___ Passage to read

926 F.3d 85
4th Cir.2019Background
- Serco held a prime contract with the U.S. Air Force to perform HEMP-related work and subcontracted task orders; L-3 (and successors) had been Serco’s sole subcontractor for HEMP task orders from 2004–June 2009.
- In 2009 Serco began awarding HEMP task orders to Jaxon, formed by a former L-3 employee; L-3 alleges Serco and Jaxon conspired to transfer confidential information and rig awards so Jaxon received task orders that would otherwise have gone to L-3.
- L-3 sued for (inter alia) tortious interference with business expectancy, aiding and abetting, Virginia common-law and statutory conspiracy, and violations of Colorado Organized Crime Control Act (COCCA).
- The district court granted summary judgment for Serco, holding (1) tortious interference/aiding-and-abetting claims failed because Serco was a party to the contracts/expectancies, (2) conspiracy and COCCA claims were time-barred or failed on the expectancy element.
- The Fourth Circuit affirmed summary judgment on tortious interference and aiding-and-abetting claims, reversed on statute-of-limitations and expectancy grounds for conspiracy claims, and remanded COCCA claims for limitations-period factfinding.
Issues
| Issue | Plaintiff's Argument | Defendant's Argument | Held |
|---|---|---|---|
| Whether Serco can be liable for tortious interference/aiding-and-abetting its subcontractor relationship | Serco’s conduct in conspiring with Jaxon produced actionable interference | Serco was a party to the contracts/expectancy and thus cannot be liable as an interferor | Affirmed for Serco: party to the contract cannot be sued for tortious interference; aiding-and-abetting failed likewise |
| Whether civil conspiracy claims (common law and Va. Code § 18.2-499) were time-barred | Claims accrued when Serco began awarding task orders to Jaxon in July 2009; suit was within five years | Serco argued accrual earlier (2007–2008) so claims were time-barred | Reversed: conspiracy claims accrued when first task order awarded to Jaxon (July 2009); plaintiffs sued within the 5-year window |
| Whether plaintiffs had a valid business expectancy in future task orders (essential to conspiracy/tortious-interference) | L-3’s long course of dealing (sole provider pre-2009) created an objectively reasonable expectancy | Subcontract and RFP disclaimers negated any reasonable expectancy | Reversed on summary judgment: disputed material facts (course of dealing, disclaimers, government contracting context) preclude summary judgment on conspiracy counts |
| Applicable statute of limitations for COCCA claims and accrual | Two- vs five-year limitations; plaintiffs urged five-year for injury to property | COCCA sounds in fraud → Va. two-year fraud statute applies; accrual may be task-order specific | Affirmed that Va. two-year fraud statute applies; remanded to determine, factually, whether discrete fraudulent acts within the two-year windows give rise to recoverable COCCA claims |
Key Cases Cited
- Francis Hosp., Inc. v. Read Props., LLC, 820 S.E.2d 607 (Va. 2018) (party-to-contract cannot be sued for tortious interference; conspiracy exception explained)

______
___ Data listing

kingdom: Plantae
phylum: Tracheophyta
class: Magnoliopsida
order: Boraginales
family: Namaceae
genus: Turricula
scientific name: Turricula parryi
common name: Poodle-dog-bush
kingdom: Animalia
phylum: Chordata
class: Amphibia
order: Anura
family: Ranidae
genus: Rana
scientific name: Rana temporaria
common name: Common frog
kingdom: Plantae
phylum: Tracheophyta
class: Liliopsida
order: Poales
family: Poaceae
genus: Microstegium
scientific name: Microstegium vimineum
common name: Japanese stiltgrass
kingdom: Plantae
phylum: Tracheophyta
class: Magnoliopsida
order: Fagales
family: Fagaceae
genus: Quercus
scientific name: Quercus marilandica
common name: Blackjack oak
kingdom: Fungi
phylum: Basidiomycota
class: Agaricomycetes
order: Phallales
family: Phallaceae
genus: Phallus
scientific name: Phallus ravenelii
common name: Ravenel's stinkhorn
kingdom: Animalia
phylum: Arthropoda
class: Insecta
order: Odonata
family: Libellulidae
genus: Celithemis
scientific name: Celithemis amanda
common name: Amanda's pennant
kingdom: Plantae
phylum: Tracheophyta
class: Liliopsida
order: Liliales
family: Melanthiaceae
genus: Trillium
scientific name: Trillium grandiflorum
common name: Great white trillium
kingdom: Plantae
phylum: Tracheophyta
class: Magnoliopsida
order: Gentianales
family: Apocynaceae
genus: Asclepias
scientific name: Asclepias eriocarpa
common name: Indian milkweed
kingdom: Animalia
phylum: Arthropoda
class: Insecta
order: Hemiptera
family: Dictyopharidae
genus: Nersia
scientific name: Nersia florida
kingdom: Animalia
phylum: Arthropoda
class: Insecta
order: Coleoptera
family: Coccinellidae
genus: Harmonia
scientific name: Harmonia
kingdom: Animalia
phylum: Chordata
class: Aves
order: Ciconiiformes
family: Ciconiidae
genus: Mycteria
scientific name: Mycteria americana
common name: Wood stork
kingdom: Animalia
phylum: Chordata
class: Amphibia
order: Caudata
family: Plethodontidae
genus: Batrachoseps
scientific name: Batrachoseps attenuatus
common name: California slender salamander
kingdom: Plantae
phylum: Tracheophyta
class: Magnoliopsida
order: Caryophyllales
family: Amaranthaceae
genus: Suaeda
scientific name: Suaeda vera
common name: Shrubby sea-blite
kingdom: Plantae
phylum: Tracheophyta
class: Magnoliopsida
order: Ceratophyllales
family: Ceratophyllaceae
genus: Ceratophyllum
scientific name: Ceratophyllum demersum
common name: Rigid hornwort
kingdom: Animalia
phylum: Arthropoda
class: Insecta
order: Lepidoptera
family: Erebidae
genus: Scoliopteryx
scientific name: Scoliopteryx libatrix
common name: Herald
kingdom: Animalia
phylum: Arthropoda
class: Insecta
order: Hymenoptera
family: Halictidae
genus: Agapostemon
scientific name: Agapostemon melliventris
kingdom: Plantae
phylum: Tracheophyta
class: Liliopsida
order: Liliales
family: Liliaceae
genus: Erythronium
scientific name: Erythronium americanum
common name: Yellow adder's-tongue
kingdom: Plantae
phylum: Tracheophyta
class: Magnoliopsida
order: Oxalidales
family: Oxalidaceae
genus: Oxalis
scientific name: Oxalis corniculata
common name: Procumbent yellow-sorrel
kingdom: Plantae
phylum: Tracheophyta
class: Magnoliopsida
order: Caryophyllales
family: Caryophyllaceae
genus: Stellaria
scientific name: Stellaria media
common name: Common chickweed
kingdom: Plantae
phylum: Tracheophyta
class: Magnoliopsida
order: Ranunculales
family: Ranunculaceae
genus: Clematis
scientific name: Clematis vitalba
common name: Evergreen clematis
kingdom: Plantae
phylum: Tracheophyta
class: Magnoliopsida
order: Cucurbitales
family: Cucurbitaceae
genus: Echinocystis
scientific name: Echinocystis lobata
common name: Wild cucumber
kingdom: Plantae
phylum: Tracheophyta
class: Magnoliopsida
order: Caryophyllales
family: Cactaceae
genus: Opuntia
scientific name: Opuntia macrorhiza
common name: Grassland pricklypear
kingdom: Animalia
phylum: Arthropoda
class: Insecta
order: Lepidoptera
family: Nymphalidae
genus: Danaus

______

_Tasks to carry out_
1 > In the case summary, why did the Fourth Circuit hold that the conspiracy claims were not time-barred? Answer in one to three sentences.
2 > According to the case summary, who formed Jaxon?

_Answers for the tasks_
1 > The court held that the conspiracy claims accrued in July 2009, when Serco awarded the first task order to Jaxon. The plaintiffs sued within the five-year limitations window measured from that date, so the claims were timely.

2 > A former L-3 employee formed Jaxon.